Isaac Event Vision
Neuromorphic DVS plugin for NVIDIA Isaac Lab
Event cameras report per-pixel brightness changes asynchronously, with microsecond latency and 120 dB of dynamic range. That suits fast robotics well. The catch is that training RL policies on them needs simulation, and every existing event-camera simulator runs offline, one video at a time. Isaac Event Vision is the first event-camera sensor that generates events inside Isaac Lab's GPU-parallel simulation loop, across thousands of environments at once.
What it does
- Sub-frame event generation from RTX motion vectors. Each rendered frame is warped to intermediate timepoints, so events stay temporally accurate without rendering extra frames.
- Runs natively across vectorised environments on GPU. A streaming-accumulation mode drops around 2 GB of memory overhead at 1024 parallel environments.
- Configurable sensor-noise model covering threshold mismatch, refractory period, leak events, hot pixels, and shot noise.
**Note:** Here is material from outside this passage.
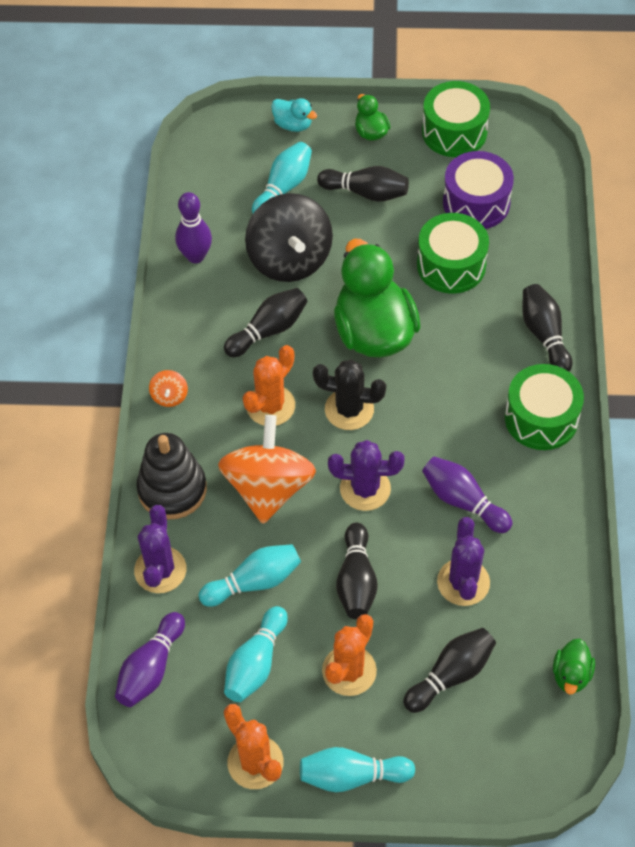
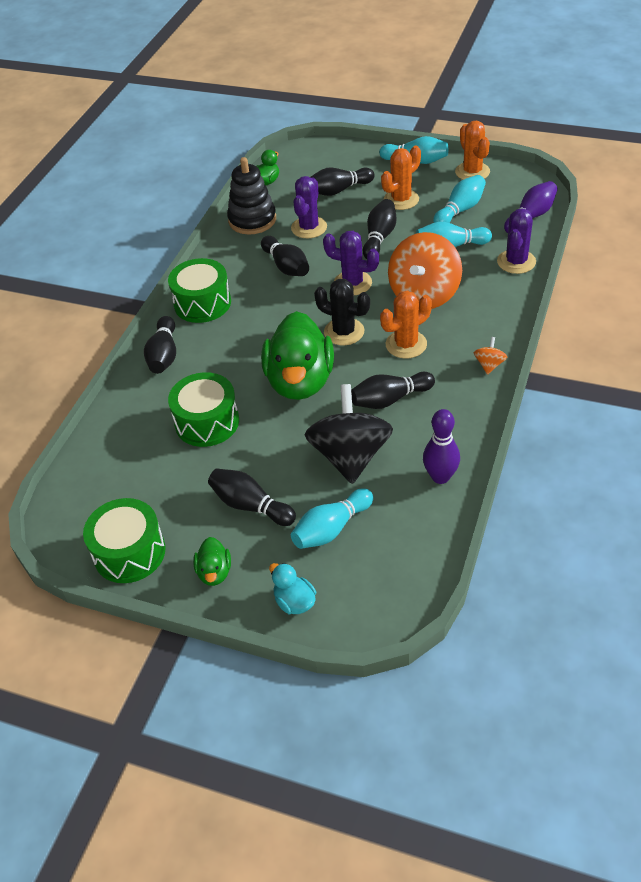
camera: 160 degrees left, 10 degrees down
black stacking toy [136,433,207,519] -> black stacking toy moved to [227,157,276,234]
purple bowling pin [422,456,512,533] -> black bowling pin [261,236,309,276]
purple drum [443,151,514,229] -> none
- Four ML-ready representations (event frame, voxel grid, time surface, event-count image), plus HDF5 (Prophesee/Metavision-compatible) and numpy output.
How it works
The gap
Modern manipulation and locomotion RL runs thousands of environments in parallel on a single GPU. Event-camera simulators never fit that loop. v2e, ESIM, and DVS-Voltmeter all consume pre-recorded video and emit event files offline, so training a policy on event observations meant breaking the simulation loop entirely.
Approach
Isaac Sim's RTX renderer already emits per-pixel motion vectors alongside every frame. By warping the current frame along those vectors at several sub-steps, the plugin interpolates log-intensity at intermediate timepoints and fires events wherever the contrast threshold is crossed. The events stay temporally accurate, the cost is negligible, and it all runs on-GPU.
Validation
I validated event output against v2e across rotation, translation, ego-motion, and looming scenes, in both clean and noisy configurations. Agreement is strongest on the ego-motion pan: spatial correlation 0.84, density cosine similarity 0.78, spatial IoU 0.64, ON/OFF polarity within 0.2%, and the plugin active on 98.7% of pixels, with event counts within ~16% of v2e. Pure rotation and translation agree less closely (IoU near 0.35), which is expected: sub-frame motion-vector interpolation places events at intermediate timepoints that v2e's frame-aligned output does not, so the two diverge most where motion is fastest.
Next steps
The point of running in the loop is to train policies on event observations, so the next step is a downstream RL benchmark: a Shadow Hand in-hand cube reorientation task across the plugin's observation variants (event frame, voxel grid, time surface, plus noisy-sensor and low-frame-rate ablations against an RGB baseline), to measure what event input actually buys a policy. That training is future work, not a result yet.
Performance
Per-step event-generation latency on GPU (batch size 1, no noise; from the repo's benchmark). Motion-vector generation holds near 2–4 ms even at 480×640, well inside a real-time RL step. Throughput scales further with batched environments.